To date, only few studies attempted to apply ML to ultrasound evaluation of adnexal masses to predict benign or malignant histology.

On the other hand, some authors applied ML using only clinical and laboratory data to predict treatment response. To our best knowledge, this is the first ML algorithm basing on clinical, surgical, histophalogical and US features to predict PFS in patients diagnosed with OC.

The variables identified by the RFE as the attribute core set to predict the PFS had been already studied in literature.

In our cohort, age and menopausal status were negatively associated with PFS (Table 3). Consistently, Okunade et al. reported that age ≤ 55 years was an independent predictor of improved PFS [53]. In the study of Trifanescu et al., in premenopausal women, PFS was significantly higher than in post-menopausal ones [54].

In clinical practice, residual tumor is regarded as the most important factor for PFS [53]. Patients with absence of residual tumor after primary debulking surgery or interval debulking surgery have an increased PFS and OS rates compared to patients with residual tumor [55]. However, in our study, this was not identified by ML as a predictor of prognosis. Of note running a LR for inferential purpose, residual tumor was found associated with PFS (OR 3.04, 95% CI 1.62–4.46, data not shown).
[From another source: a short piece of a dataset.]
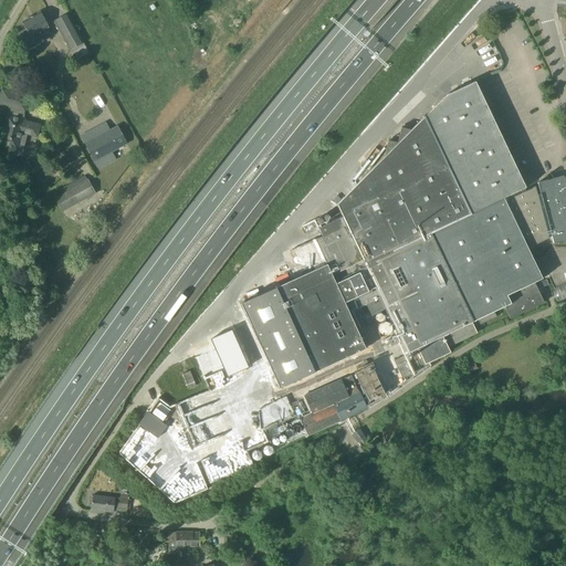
[(49,27),(41,12),(22,22),(25,29),(18,33),(28,51),(41,43),(42,39),(39,32),(49,27)]
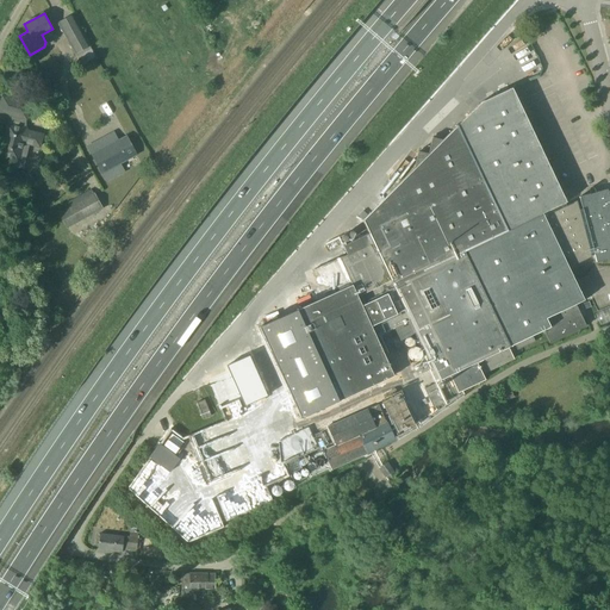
[(58,23),(58,24),(81,64),(95,56),(73,14),(58,23)]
Additionally, residual tumor was strongly correlated with high FIGO Stage in our cohort (Cramer’s V = 0.91, data not shown). In this regard, on building a XGBoost-based RFE wrapper, it must be noticed that such multicollinearity is auto-handled and algorithm only keeps one of autocorrelated attributes for splitting trees [56]. This might explain why residual tumor was not included in the attribute core set.

The main limitation of our study is the low sample size, which in fundamental in ML research. Neverdless RFF as proven robust in previous studies with low or similar sample size [23]. To be adopted in clinical practice, the algorithm will need extensive external validation on larger prospective cohorts.

In gynecologic oncology, ML is a step toward precision medicine, leading to an improved patient profile and personalized treatment.

This model could be applied at the time of diagnosis to predict 12 month PFS in patients with OC. Ultrasound is a simple, non-invasive and inexpensive examination. The creation of a ML approach applied to gynecological ultrasound could allow to personalize the follow-up, stratifying patients according to the predicted PFS, intensifying the prescription of instrumental examinations in high-risk patients and reducing the request in low-risk patients.

This algorithm requires few easy-to-collect attributes. Further studies are needed to assess the potential of ML algorithms in routine gynecologic care.